Güne Doshanıza Uygun Bakım Önerileri ile Başlayın
Ayurvedik bir yaşam sürerken güne dilinizi ve dişlerinizi temizleyerek, doshanıza uygun bir yağ ile oil pulling (yağ çekme) yaparak, neti pot ile sinüsleri boşaltarak, yoga ve meditasyona zaman ayırarak ve doshanıza uygun yağlarla bedeninize masaj yaparak başlayabilirsiniz. Zihninizi boşaltmanıza, ruhunuzu sakinleştirmenize ve bedeninizi dinlendirmenize imkân tanıyan bu bakım rutinleri sırasında masaj yağları, nemlendiriciler, aromaterapik yağlar, kuru fırça ve masaj eldivenleri gibi Ayurvedik ürünler arasından doshanıza uygun seçenekleri tercih edip kullanarak daha fazla verim alabilirsiniz.
Ayurvedik Beslenme Tarzlarını Benimseyin
Doshanızı belirledikten sonra hangi gıdaları nasıl tüketmeniz gerektiğini öğrenmeli ve beslenme programınızı buna göre revize etmelisiniz. Ayurveda diyeti; bünye tipine, yaşa, mevsimlere ve saatlere göre değişiklik gösterir. Bunun sebebi ise doğanın canlı bir varlık olarak sürekli değişmesi, kendini yenilemesi ve Ayurveda’yla yaşarken mümkün olduğunca doğanın bir parçası olabilmeniz.
Doshanız her ne olursa olsun, daima mevsiminde ve doğal gıdalarla beslenmelisiniz. Mevsimsel beslenmeyle birlikte doshanıza uygun tatlara, baharatlara ve pişirme yöntemlerine dikkat ederek beslenmeye özen göstermelisiniz. Ayrıca beslenmenin yalnızca karın doyurmaktan ibaret olmadığını fark etmeli, gıdaya saygı duyarak ve lokmaları olabildiğince yavaş çiğneyerek gıdaların şifa getireceğini fark ederek yemeğinizi yemelisiniz.

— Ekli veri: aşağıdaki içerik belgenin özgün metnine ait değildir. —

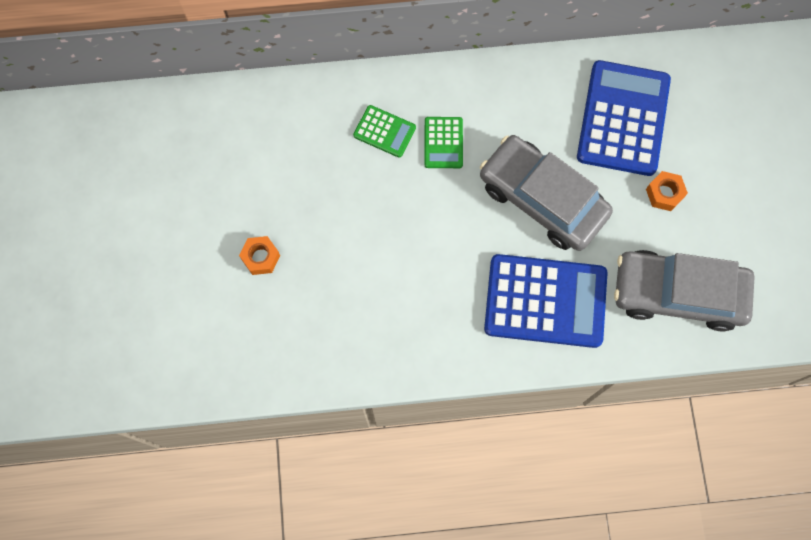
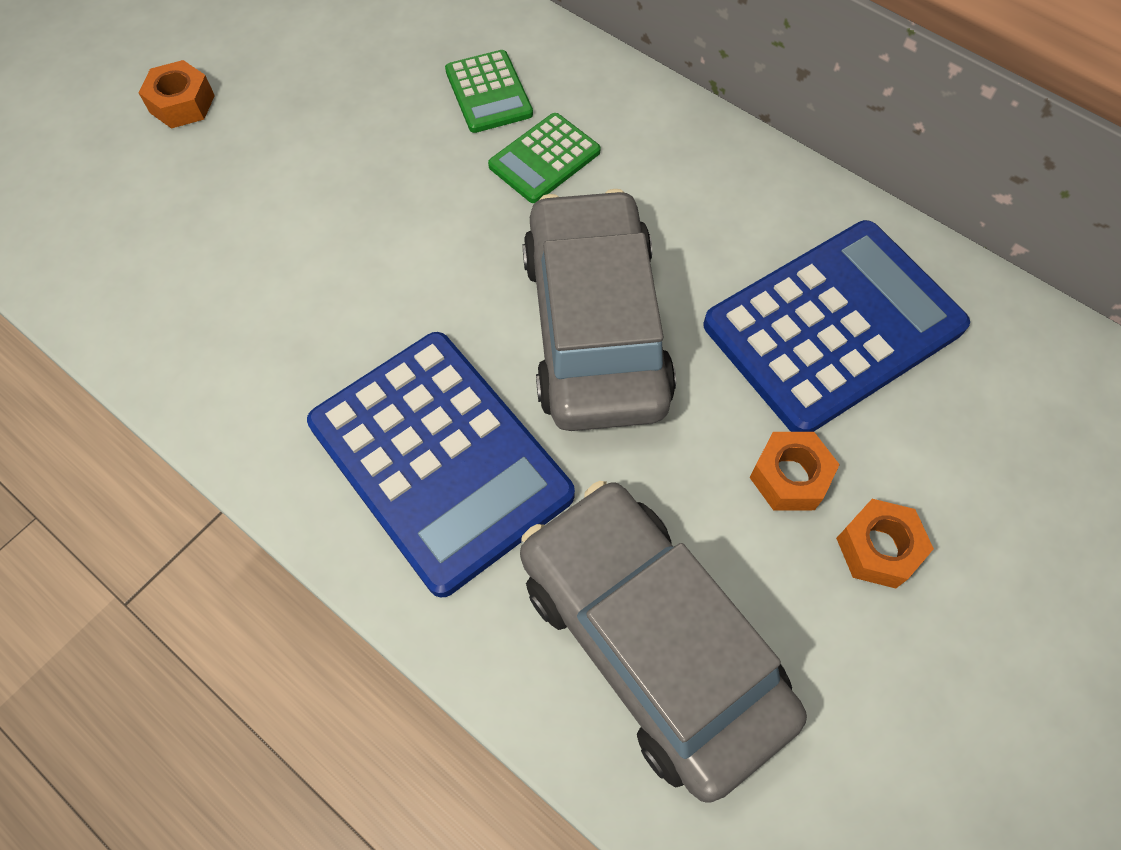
camera: 45 degrees right, 10 degrees down
none -> orange nut [836,499,934,589]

Ayurvedik yaşamda gunalar kadar tatlar da çok önemli. Tuzlu, ekşi, buruk, tatlı, kekremsi ve acı tatların bünye üzerinde farklı etkileri var. Dolayısıyla doğru oranda alınmaları doshaların dengelenmesine de yardımcı olur. Kaphalar için acı, beslenmenin önemli bir parçası ve ekşi ya da tatlı gıdalar, beslenme seçeneklerinin dışında. Vatalar, beslenmelerinde ekşi ve tuzlu öğünlere yer verebilirken pittalar, tatlıyı da acıyı da tüketebiliyor. Ayurvedik beslenme düzeninin önemli bir parçası da Ayurveda detoksu ve yine bu detoks yöntemlerinden birini seçerken de baskın dosha tipinizi göz önünde bulundurmanız gerekiyor.
Yoga ve Ayurveda’nın İyileştirici Gücünü Fark Edin
Holistik Ayurveda bakış açısıyla bedensel aktiviteler, zihinsel ve ruhsal dinliği de beraberinde getiriyor. Dolayısıyla yaşınıza ve doshanıza uygun bir egzersiz pratiği belirlemeli, olabildiğince düzenli bir şekilde egzersiz yapmalısınız. Bu noktada bütünsel dengeyi sağlayabilmek adına meditasyon ve yogadan yararlanabilirsiniz. Çünkü yoga; bireyin bütünsel potansiyelini gerçekleştirebilmesi adına fiziksel, zihinsel ve ruhsal olarak pratik yürütebileceği bir alan sağlar. Yoga ve Ayurveda öğretilerinin birbirini beslemesinden hareketle doshanıza en uygun yoga akışları, nefes çalışmaları ve meditasyon uygulamalarına hayatınızda yer verebilirsiniz. Yoganın haricinde ses ve renk terapisi, aromaterapi ve masaj gibi şifalandırıcı uygulamaları da hayatınıza dahil ederek bütünsel sağlığı koruma ve dengede kalma amacınızı sürdürebilirsiniz.
Ayurveda tüm uygulamaları aracılığıyla kendinizle ve doğayla kurduğunuz ilişkiyi onarmaya ve sağlıklı ilişkiler kurmanıza yardımcı olur. Doğayla uyumlanan birey, fiziksel, zihinsel ve ruhsal olarak bütün olmayı ve dengede kalmayı başarır. Yaşamın bilgisini çözer ve sağlıklı, uzun ve huzurlu bir yaşam sürdürmenin tadını çıkartır.